My son got his driver’s license. During the six months, he had his permit; I taught him to be a safe driver. I was willing to tell him to slow down, keep two hands on the wheel, and signal when changing lanes. I did not fear giving him feedback and tips to be a better driver.
Why is it so difficult in many other situations, including our work relationships?
Let’s change the driving scenario a bit. Now I’m the driver, and my son is in the backseat. Why doesn’t he correct me when I drive too fast on the freeway? I’m far from a perfect driver! I’m confident that my response would be less appreciative should he decide to critique my driving. I might make some kind of retort, “don’t be a backseat driver.” He may feel like I’m the parent, so correcting me is not his place. He may figure, “well, she’s been driving for many years, so she’s probably right.”

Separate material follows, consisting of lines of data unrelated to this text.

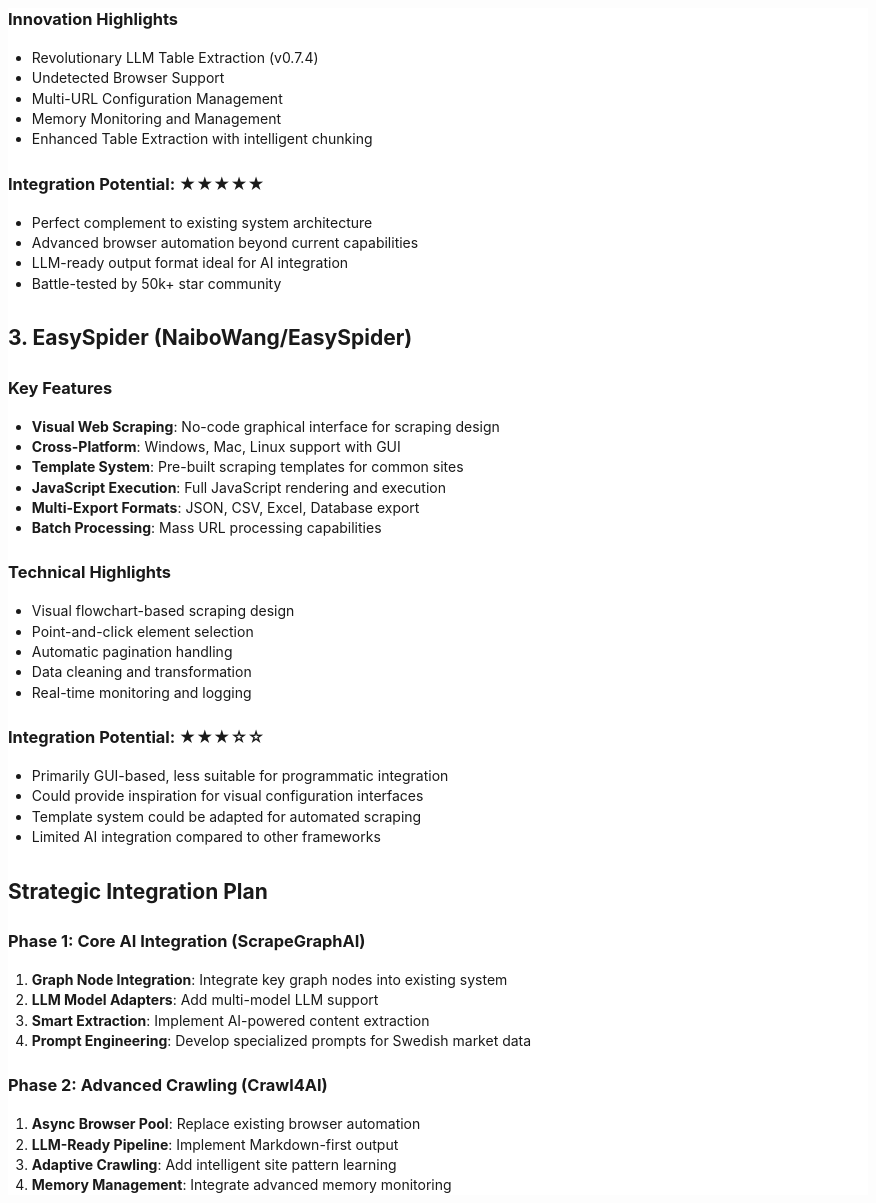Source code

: ### Innovation Highlights
- Revolutionary LLM Table Extraction (v0.7.4)
- Undetected Browser Support
- Multi-URL Configuration Management
- Memory Monitoring and Management
- Enhanced Table Extraction with intelligent chunking

### Integration Potential: ★★★★★
- Perfect complement to existing system architecture
- Advanced browser automation beyond current capabilities
- LLM-ready output format ideal for AI integration
- Battle-tested by 50k+ star community

## 3. EasySpider (NaiboWang/EasySpider)

### Key Features
- **Visual Web Scraping**: No-code graphical interface for scraping design
- **Cross-Platform**: Windows, Mac, Linux support with GUI
- **Template System**: Pre-built scraping templates for common sites
- **JavaScript Execution**: Full JavaScript rendering and execution
- **Multi-Export Formats**: JSON, CSV, Excel, Database export
- **Batch Processing**: Mass URL processing capabilities

### Technical Highlights
- Visual flowchart-based scraping design
- Point-and-click element selection
- Automatic pagination handling
- Data cleaning and transformation
- Real-time monitoring and logging

### Integration Potential: ★★★☆☆
- Primarily GUI-based, less suitable for programmatic integration
- Could provide inspiration for visual configuration interfaces
- Template system could be adapted for automated scraping
- Limited AI integration compared to other frameworks

## Strategic Integration Plan

### Phase 1: Core AI Integration (ScrapeGraphAI)
1. **Graph Node Integration**: Integrate key graph nodes into existing system
2. **LLM Model Adapters**: Add multi-model LLM support
3. **Smart Extraction**: Implement AI-powered content extraction
4. **Prompt Engineering**: Develop specialized prompts for Swedish market data

### Phase 2: Advanced Crawling (Crawl4AI)
1. **Async Browser Pool**: Replace existing browser automation
2. **LLM-Ready Pipeline**: Implement Markdown-first output
3. **Adaptive Crawling**: Add intelligent site pattern learning
4. **Memory Management**: Integrate advanced memory monitoring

Many of these feelings are also true in the workplace. As Pemo Chodron, American Tibetan Buddhist, stated, “Fear is a natural reaction to moving closing to the truth.” These fears include:
- Damaging the Relationship
- Being Wrong
- Losing Face
- Hurting the person
We also hold back because we may feel:
- It’s not my place
- It won’t make a difference
- Power dynamics
My family may experience all three of those fears when I drive! However, it is not helping anyone by holding back and, in the case of driving, puts the family and others on the road in danger. Better to risk our relationship by telling me to watch out for the girl on her bike than to let me take the right turn without seeing her.
The lack of providing feedback also puts your company and the careers of year teammates at risk. In my earlier blog, I Wanna Dance with Somebody, I talk about why it is important to provide feedback. Kim Scott speaks very eloquently on this topic in her book, “Radical Candor.”
I’m passionate about this topic and will continue to write about the consequences of holding back, and how to give and receive feedback in a way that drives the business and your business relationships forward, and how these same muscles apply to difficult conversations. Let’s talk about overcoming some of those fears we all carry. After all, many of us were raised to the saying, “if you don’t have something nice to say, don’t say anything at all.”
What does it mean to be “nice?” Is it nice to clap and compliment my dancing while I dance off a cliff? Is it nice to converse with me while I have cilantro in my teeth without letting me know? Is it nice to watch me stumble in my work with advice that may help but fail to inform me?
Is it nice to observe that someone would be more effective and even earn that next promotion if they took the time to check in with key stakeholders more often, but keep that to yourself even though you see the damaging effects?
Let’s agree that giving people the information they need to succeed is kind and move on to the fears and reasons we hold back.
Fighting the Fear
We need to open our minds to the reality that we don’t become our best selves by only hearing what we want to hear. As the person receiving feedback, how you receive it will determine whether people will continue to invest in you in the future. As the person providing feedback, how you give it may impact how it is received. Sharing feedback with good intent and an honest desire to help is essential. If you are angry and frustrated, it may not be the best time to provide meaningful feedback.
Let the person know you are providing feedback because you believe it can make a positive difference from them. You are investing in them by taking the time to have the conversation. Use it to understand where they are coming from and offer suggestions for being more effective.
When you provide feedback to be helpful, the relationship will generally stay intact, and increased trust will build. In the rare occasion where the opposite happens, reflect on what you could have done differently, but also accept that you don’t control others’ reactions. It may be the time to ask your manager or HR representative for help. As a leader, building a culture of honest feedback reduces the chances of damaged relationships.
You may be wrong, and that’s ok. Remember, you are just trying to help and share your perspective. Don’t go into the conversation with a desire to be “right,” and don’t hold back on the fear that you aren’t. As the person receiving feedback, appreciate the investment, understanding that this is one person’s perspective. Use it to build trust, helpful open dialogue, and increased shared understanding.
You can also avoid hurting others by seeking to understand each other’s situation and circumstances and expressing the desire to help.
Moving past the fear of providing difficult feedback may never feel easy. But as you engage more in these meaningful discussions, you will be surprised to see that strengthening this brings to your work relationships. You open yourself to greater understanding while investing in the success of others.